(Hardware design source data)

# # # #

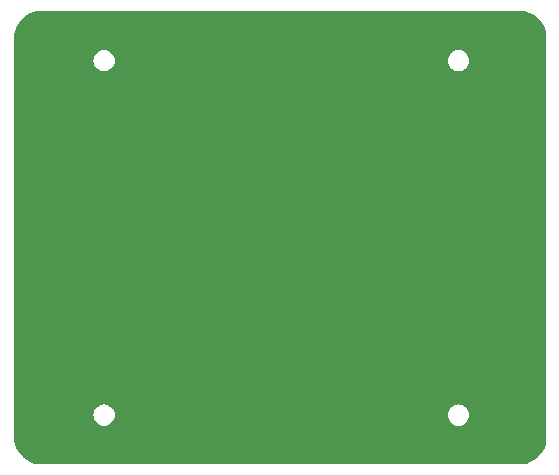
<source format=gbr>
%TF.GenerationSoftware,KiCad,Pcbnew,(5.1.10)-1*%
%TF.CreationDate,2023-08-12T08:02:15-05:00*%
%TF.ProjectId,perovskite_router,7065726f-7673-46b6-9974-655f726f7574,A*%
%TF.SameCoordinates,Original*%
%TF.FileFunction,Soldermask,Top*%
%TF.FilePolarity,Negative*%
%FSLAX46Y46*%
G04 Gerber Fmt 4.6, Leading zero omitted, Abs format (unit mm)*
G04 Created by KiCad (PCBNEW (5.1.10)-1) date 2023-08-12 08:02:15*
%MOMM*%
%LPD*%
G01*
G04 APERTURE LIST*
%ADD10O,1.000000X1.000000*%
%ADD11R,1.000000X1.000000*%
%ADD12O,1.700000X1.700000*%
%ADD13R,1.700000X1.700000*%
%ADD14C,0.254000*%
%ADD15C,0.100000*%
G04 APERTURE END LIST*
D10*
%TO.C,J3*%
X155702000Y-104394000D03*
X155702000Y-103124000D03*
X155702000Y-101854000D03*
X155702000Y-100584000D03*
X155702000Y-99314000D03*
X155702000Y-98044000D03*
X155702000Y-96774000D03*
X155702000Y-95504000D03*
X155702000Y-94234000D03*
X155702000Y-92964000D03*
D11*
X155702000Y-91694000D03*
%TD*%
D12*
%TO.C,J2*%
X175866000Y-86360000D03*
X175866000Y-88900000D03*
X175866000Y-91440000D03*
X175866000Y-93980000D03*
X175866000Y-96520000D03*
X175866000Y-99060000D03*
X175866000Y-101600000D03*
X175866000Y-104140000D03*
X175866000Y-106680000D03*
D13*
X175866000Y-109220000D03*
%TD*%
D12*
%TO.C,J1*%
X134366000Y-86360000D03*
X134366000Y-88900000D03*
X134366000Y-91440000D03*
X134366000Y-93980000D03*
X134366000Y-96520000D03*
X134366000Y-99060000D03*
X134366000Y-101600000D03*
X134366000Y-104140000D03*
X134366000Y-106680000D03*
D13*
X134366000Y-109220000D03*
%TD*%
D14*
X175951731Y-78786312D02*
X176245417Y-78918489D01*
X176521029Y-79085102D01*
X176774548Y-79283722D01*
X177002278Y-79511452D01*
X177200898Y-79764971D01*
X177367511Y-80040583D01*
X177499688Y-80334269D01*
X177520600Y-80401378D01*
X177520600Y-115178622D01*
X177499688Y-115245731D01*
X177367511Y-115539417D01*
X177200898Y-115815029D01*
X177002278Y-116068548D01*
X176774548Y-116296278D01*
X176521029Y-116494898D01*
X176245417Y-116661511D01*
X175951731Y-116793688D01*
X175803112Y-116840000D01*
X134457888Y-116840000D01*
X134309269Y-116793688D01*
X134015583Y-116661511D01*
X133739971Y-116494898D01*
X133486452Y-116296278D01*
X133258722Y-116068548D01*
X133060102Y-115815029D01*
X132893489Y-115539417D01*
X132761312Y-115245731D01*
X132689600Y-115015601D01*
X132689600Y-112816000D01*
X139175004Y-112816000D01*
X139194795Y-113016943D01*
X139253408Y-113210164D01*
X139348590Y-113388237D01*
X139476684Y-113544320D01*
X139632767Y-113672414D01*
X139810840Y-113767596D01*
X140004061Y-113826209D01*
X140205004Y-113846000D01*
X140405947Y-113826209D01*
X140599168Y-113767596D01*
X140777241Y-113672414D01*
X140933324Y-113544320D01*
X141061418Y-113388237D01*
X141156600Y-113210164D01*
X141215213Y-113016943D01*
X141235004Y-112816000D01*
X169175004Y-112816000D01*
X169194795Y-113016943D01*
X169253408Y-113210164D01*
X169348590Y-113388237D01*
X169476684Y-113544320D01*
X169632767Y-113672414D01*
X169810840Y-113767596D01*
X170004061Y-113826209D01*
X170205004Y-113846000D01*
X170405947Y-113826209D01*
X170599168Y-113767596D01*
X170777241Y-113672414D01*
X170933324Y-113544320D01*
X171061418Y-113388237D01*
X171156600Y-113210164D01*
X171215213Y-113016943D01*
X171235004Y-112816000D01*
X171215213Y-112615057D01*
X171156600Y-112421836D01*
X171061418Y-112243763D01*
X170933324Y-112087680D01*
X170777241Y-111959586D01*
X170599168Y-111864404D01*
X170405947Y-111805791D01*
X170205004Y-111786000D01*
X170004061Y-111805791D01*
X169810840Y-111864404D01*
X169632767Y-111959586D01*
X169476684Y-112087680D01*
X169348590Y-112243763D01*
X169253408Y-112421836D01*
X169194795Y-112615057D01*
X169175004Y-112816000D01*
X141235004Y-112816000D01*
X141215213Y-112615057D01*
X141156600Y-112421836D01*
X141061418Y-112243763D01*
X140933324Y-112087680D01*
X140777241Y-111959586D01*
X140599168Y-111864404D01*
X140405947Y-111805791D01*
X140205004Y-111786000D01*
X140004061Y-111805791D01*
X139810840Y-111864404D01*
X139632767Y-111959586D01*
X139476684Y-112087680D01*
X139348590Y-112243763D01*
X139253408Y-112421836D01*
X139194795Y-112615057D01*
X139175004Y-112816000D01*
X132689600Y-112816000D01*
X132689600Y-82816000D01*
X139175004Y-82816000D01*
X139194795Y-83016943D01*
X139253408Y-83210164D01*
X139348590Y-83388237D01*
X139476684Y-83544320D01*
X139632767Y-83672414D01*
X139810840Y-83767596D01*
X140004061Y-83826209D01*
X140205004Y-83846000D01*
X140405947Y-83826209D01*
X140599168Y-83767596D01*
X140777241Y-83672414D01*
X140933324Y-83544320D01*
X141061418Y-83388237D01*
X141156600Y-83210164D01*
X141215213Y-83016943D01*
X141235004Y-82816000D01*
X169175004Y-82816000D01*
X169194795Y-83016943D01*
X169253408Y-83210164D01*
X169348590Y-83388237D01*
X169476684Y-83544320D01*
X169632767Y-83672414D01*
X169810840Y-83767596D01*
X170004061Y-83826209D01*
X170205004Y-83846000D01*
X170405947Y-83826209D01*
X170599168Y-83767596D01*
X170777241Y-83672414D01*
X170933324Y-83544320D01*
X171061418Y-83388237D01*
X171156600Y-83210164D01*
X171215213Y-83016943D01*
X171235004Y-82816000D01*
X171215213Y-82615057D01*
X171156600Y-82421836D01*
X171061418Y-82243763D01*
X170933324Y-82087680D01*
X170777241Y-81959586D01*
X170599168Y-81864404D01*
X170405947Y-81805791D01*
X170205004Y-81786000D01*
X170004061Y-81805791D01*
X169810840Y-81864404D01*
X169632767Y-81959586D01*
X169476684Y-82087680D01*
X169348590Y-82243763D01*
X169253408Y-82421836D01*
X169194795Y-82615057D01*
X169175004Y-82816000D01*
X141235004Y-82816000D01*
X141215213Y-82615057D01*
X141156600Y-82421836D01*
X141061418Y-82243763D01*
X140933324Y-82087680D01*
X140777241Y-81959586D01*
X140599168Y-81864404D01*
X140405947Y-81805791D01*
X140205004Y-81786000D01*
X140004061Y-81805791D01*
X139810840Y-81864404D01*
X139632767Y-81959586D01*
X139476684Y-82087680D01*
X139348590Y-82243763D01*
X139253408Y-82421836D01*
X139194795Y-82615057D01*
X139175004Y-82816000D01*
X132689600Y-82816000D01*
X132689600Y-80564399D01*
X132761312Y-80334269D01*
X132893489Y-80040583D01*
X133060102Y-79764971D01*
X133258722Y-79511452D01*
X133486452Y-79283722D01*
X133739971Y-79085102D01*
X134015583Y-78918489D01*
X134309269Y-78786312D01*
X134457888Y-78740000D01*
X175803112Y-78740000D01*
X175951731Y-78786312D01*
D15*
G36*
X175951731Y-78786312D02*
G01*
X176245417Y-78918489D01*
X176521029Y-79085102D01*
X176774548Y-79283722D01*
X177002278Y-79511452D01*
X177200898Y-79764971D01*
X177367511Y-80040583D01*
X177499688Y-80334269D01*
X177520600Y-80401378D01*
X177520600Y-115178622D01*
X177499688Y-115245731D01*
X177367511Y-115539417D01*
X177200898Y-115815029D01*
X177002278Y-116068548D01*
X176774548Y-116296278D01*
X176521029Y-116494898D01*
X176245417Y-116661511D01*
X175951731Y-116793688D01*
X175803112Y-116840000D01*
X134457888Y-116840000D01*
X134309269Y-116793688D01*
X134015583Y-116661511D01*
X133739971Y-116494898D01*
X133486452Y-116296278D01*
X133258722Y-116068548D01*
X133060102Y-115815029D01*
X132893489Y-115539417D01*
X132761312Y-115245731D01*
X132689600Y-115015601D01*
X132689600Y-112816000D01*
X139175004Y-112816000D01*
X139194795Y-113016943D01*
X139253408Y-113210164D01*
X139348590Y-113388237D01*
X139476684Y-113544320D01*
X139632767Y-113672414D01*
X139810840Y-113767596D01*
X140004061Y-113826209D01*
X140205004Y-113846000D01*
X140405947Y-113826209D01*
X140599168Y-113767596D01*
X140777241Y-113672414D01*
X140933324Y-113544320D01*
X141061418Y-113388237D01*
X141156600Y-113210164D01*
X141215213Y-113016943D01*
X141235004Y-112816000D01*
X169175004Y-112816000D01*
X169194795Y-113016943D01*
X169253408Y-113210164D01*
X169348590Y-113388237D01*
X169476684Y-113544320D01*
X169632767Y-113672414D01*
X169810840Y-113767596D01*
X170004061Y-113826209D01*
X170205004Y-113846000D01*
X170405947Y-113826209D01*
X170599168Y-113767596D01*
X170777241Y-113672414D01*
X170933324Y-113544320D01*
X171061418Y-113388237D01*
X171156600Y-113210164D01*
X171215213Y-113016943D01*
X171235004Y-112816000D01*
X171215213Y-112615057D01*
X171156600Y-112421836D01*
X171061418Y-112243763D01*
X170933324Y-112087680D01*
X170777241Y-111959586D01*
X170599168Y-111864404D01*
X170405947Y-111805791D01*
X170205004Y-111786000D01*
X170004061Y-111805791D01*
X169810840Y-111864404D01*
X169632767Y-111959586D01*
X169476684Y-112087680D01*
X169348590Y-112243763D01*
X169253408Y-112421836D01*
X169194795Y-112615057D01*
X169175004Y-112816000D01*
X141235004Y-112816000D01*
X141215213Y-112615057D01*
X141156600Y-112421836D01*
X141061418Y-112243763D01*
X140933324Y-112087680D01*
X140777241Y-111959586D01*
X140599168Y-111864404D01*
X140405947Y-111805791D01*
X140205004Y-111786000D01*
X140004061Y-111805791D01*
X139810840Y-111864404D01*
X139632767Y-111959586D01*
X139476684Y-112087680D01*
X139348590Y-112243763D01*
X139253408Y-112421836D01*
X139194795Y-112615057D01*
X139175004Y-112816000D01*
X132689600Y-112816000D01*
X132689600Y-82816000D01*
X139175004Y-82816000D01*
X139194795Y-83016943D01*
X139253408Y-83210164D01*
X139348590Y-83388237D01*
X139476684Y-83544320D01*
X139632767Y-83672414D01*
X139810840Y-83767596D01*
X140004061Y-83826209D01*
X140205004Y-83846000D01*
X140405947Y-83826209D01*
X140599168Y-83767596D01*
X140777241Y-83672414D01*
X140933324Y-83544320D01*
X141061418Y-83388237D01*
X141156600Y-83210164D01*
X141215213Y-83016943D01*
X141235004Y-82816000D01*
X169175004Y-82816000D01*
X169194795Y-83016943D01*
X169253408Y-83210164D01*
X169348590Y-83388237D01*
X169476684Y-83544320D01*
X169632767Y-83672414D01*
X169810840Y-83767596D01*
X170004061Y-83826209D01*
X170205004Y-83846000D01*
X170405947Y-83826209D01*
X170599168Y-83767596D01*
X170777241Y-83672414D01*
X170933324Y-83544320D01*
X171061418Y-83388237D01*
X171156600Y-83210164D01*
X171215213Y-83016943D01*
X171235004Y-82816000D01*
X171215213Y-82615057D01*
X171156600Y-82421836D01*
X171061418Y-82243763D01*
X170933324Y-82087680D01*
X170777241Y-81959586D01*
X170599168Y-81864404D01*
X170405947Y-81805791D01*
X170205004Y-81786000D01*
X170004061Y-81805791D01*
X169810840Y-81864404D01*
X169632767Y-81959586D01*
X169476684Y-82087680D01*
X169348590Y-82243763D01*
X169253408Y-82421836D01*
X169194795Y-82615057D01*
X169175004Y-82816000D01*
X141235004Y-82816000D01*
X141215213Y-82615057D01*
X141156600Y-82421836D01*
X141061418Y-82243763D01*
X140933324Y-82087680D01*
X140777241Y-81959586D01*
X140599168Y-81864404D01*
X140405947Y-81805791D01*
X140205004Y-81786000D01*
X140004061Y-81805791D01*
X139810840Y-81864404D01*
X139632767Y-81959586D01*
X139476684Y-82087680D01*
X139348590Y-82243763D01*
X139253408Y-82421836D01*
X139194795Y-82615057D01*
X139175004Y-82816000D01*
X132689600Y-82816000D01*
X132689600Y-80564399D01*
X132761312Y-80334269D01*
X132893489Y-80040583D01*
X133060102Y-79764971D01*
X133258722Y-79511452D01*
X133486452Y-79283722D01*
X133739971Y-79085102D01*
X134015583Y-78918489D01*
X134309269Y-78786312D01*
X134457888Y-78740000D01*
X175803112Y-78740000D01*
X175951731Y-78786312D01*
G37*
M02*

</source>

# # # #

* **Problem to work on**
Print exactly the first line of the entries and every line after it through the one that contains "X155702000Y-103124000D03*", leaving the pictures out.

* **Response to the task**
<source format=gbr>
%TF.GenerationSoftware,KiCad,Pcbnew,(5.1.10)-1*%
%TF.CreationDate,2023-08-12T08:02:15-05:00*%
%TF.ProjectId,perovskite_router,7065726f-7673-46b6-9974-655f726f7574,A*%
%TF.SameCoordinates,Original*%
%TF.FileFunction,Soldermask,Top*%
%TF.FilePolarity,Negative*%
%FSLAX46Y46*%
G04 Gerber Fmt 4.6, Leading zero omitted, Abs format (unit mm)*
G04 Created by KiCad (PCBNEW (5.1.10)-1) date 2023-08-12 08:02:15*
%MOMM*%
%LPD*%
G01*
G04 APERTURE LIST*
%ADD10O,1.000000X1.000000*%
%ADD11R,1.000000X1.000000*%
%ADD12O,1.700000X1.700000*%
%ADD13R,1.700000X1.700000*%
%ADD14C,0.254000*%
%ADD15C,0.100000*%
G04 APERTURE END LIST*
D10*
%TO.C,J3*%
X155702000Y-104394000D03*
X155702000Y-103124000D03*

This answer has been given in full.